Hello Chris,

1. Marginal Cost

There actually is a very small cost to casting a malicious vote, relative to an honest vote. This is because the software (when run as-is), will automatically vote correctly. But to vote fraudulently you must decide on what to do instead, and configure that! This might not be as easy as it seems (see collective action part, below).

It is true that there is no *marginal* cost to creating a bad vote, in the fraudulent withdrawal case. But then again there is no marginal cost to creating a good vote either -- in fact there is no cost at all. In fact, there is no marginal cost to creating a bad block either, in the 51% hashrate reorganization case. Epistemologically, the protocol has no way of differentiating a "bad" block/vote from a good one. So one cannot "cost" more than the other, in a narrow sense.

I suppose in the reorganization case there is the risk of lost mining effort on a chain that actually does *not* have 51% and therefore won't catch up. But this only encourages conformity to the longest chain, including fraudulent chains. For example, imagine that the reorganization is done via secretly mining a longer chain -- once that chain is published, it will be the longest. Then, according to your framework, there will be a "marginal cost" to doing the *right* thing (trying to preserve the honest, transparent chain). So I'm afraid I don't understand what you mean.

2. Repercussions

As for there being no repercussions, that is incorrect. The miner's choice to engage in a fraudulent withdraw is one that has several negative consequences. They take a variety of forms and likelihoods, but they definitely exist and are very relevant.

The first repercussion is the loss of victim-sidechain future tx-fees. A second is the loss of all future tx fees on all sidechains. A third is that the Bitcoin super-network is changed from being a "sidechain enabled" network to a "sidechain disabled" network.

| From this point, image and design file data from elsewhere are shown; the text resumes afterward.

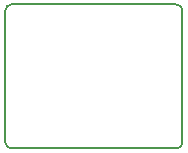
<source format=gm1>
G04 #@! TF.FileFunction,Profile,NP*
%FSLAX46Y46*%
G04 Gerber Fmt 4.6, Leading zero omitted, Abs format (unit mm)*
G04 Created by KiCad (PCBNEW 4.0.4-stable) date 04/08/18 20:01:15*
%MOMM*%
%LPD*%
G01*
G04 APERTURE LIST*
%ADD10C,0.050000*%
%ADD11C,0.150000*%
G04 APERTURE END LIST*
D10*
D11*
X132080000Y-115316000D02*
X132080000Y-114808000D01*
X131572000Y-115824000D02*
G75*
G03X132080000Y-115316000I0J508000D01*
G01*
X117602000Y-115824000D02*
X131572000Y-115824000D01*
X117602000Y-103632000D02*
X131572000Y-103632000D01*
X117094000Y-104140000D02*
X117094000Y-115316000D01*
X132080000Y-104140000D02*
X132080000Y-114808000D01*
X117094000Y-115316000D02*
G75*
G03X117602000Y-115824000I508000J0D01*
G01*
X117602000Y-103632000D02*
G75*
G03X117094000Y-104140000I0J-508000D01*
G01*
X132080000Y-104140000D02*
G75*
G03X131572000Y-103632000I-508000J0D01*
G01*
M02*

</source>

The impact of these repercussions is still unclear and open to interpretation. On one hand, the impact may be small and therefore not very persuasive (as in the case where a sidechain has few tx-fees, few sidechains are used, few are expected to be created/used, and so little is lost by attacking). On the other hand, a single fraudulent withdrawal might motivate the creation of a new spinoff network that is exactly the same as the old network, but with merely two changes: the fraudulent withdrawal surgically removed (as if it were never attempted) AND a new proof of work algorithm. Since the withdrawals are so slow, there would be plenty of time to organize such an option (and people who already want a pow-change would jump at this glaring opportunity). Will the repercussions be small or large? Even if there is only a *risk* of large repercussions, it can be very persuasive. (Just as the IRS is very persuasive to tax-paying Americans, even though only a tiny proportion of tax returns are audited.)

0. Useless Sidechain Fallacy

Finally, you are joining the long list of people who are committing the "useless sidechain fallacy". You are saying that because you believe the sidechain is useless, therefore everyone must believe as you do, and therefore the option to use a sidechain must be one that has zero value. However, in the real world people are heterogeneous. They may decide that your interpretation contains errors, or else their circumstances might incline them towards a different risk-reward tradeoff. Finally, this fallacy obfuscates the main benefit of sidechains, which is that they are optional -- the sidechain-designer must convince users to deposit funds there.

3. Collective Action Problem

There actually is a collective action problem inherent to fraudulent withdrawals.

If miners wish to fraudulently withdraw from the sidechain, they need to choose the destination addresses (on mainchain Bitcoin Core) months in advance. Then they need to upvote/downvote this destination, despite that fact that --during this time-- new hashpower might be coming online/offline, and/or hashers might be joining/leaving specific pools. I bring this up to demonstrate that even the most straightforward attack (of "a 51% hashrate group attacks a sidechain and distributes the proceeds to the group proportional to hashpower") is actually one that contains a difficult (and potentially interminable) negotiation. The effort required to initiate the negotiation is the source of the collective action problem here.

I think that this collective action problem is actually more burdensome than Bitcoin's -- for mainchain Bitcoin miners merely need to decide which block height they intend to reorganize from.

You may wish to read Drivechain's security model to learn more: http://www.truthcoin.info/blog/drivechain/#drivechains-security

In this case, I don't see a way to measure "security" cardinally or ordinally. Instead, I am only able to see it as either "secure enough" or "not secure enough". But perhaps someone can enlighten me as to the math they are using to produce these cardinal/ordinal rankings.

--Paul

On 12/4/2017 2:36 PM, Chris Pacia wrote:

I think you are missing a few things.

First of all, I think the security model for sidechains is the same as
that of every blockchain

People will say things, like "but with sidechains 51% hashrate can steal
your coins!", but as I have repeated many times, this is also true of
mainchain btc-tx.  is something else?

There are substantial opportunity costs as well as a collective action problem when it comes to re-writing the mainchain. 

Is there anything similar for drivechains? As far as I can tell there is no opportunity cost to casting a malicious vote, no repercussions, and no collective action barrier that needs to be overcome. 

Unless I'm missing something I wouldn't liken the security of a drivechain to that of the mainchain.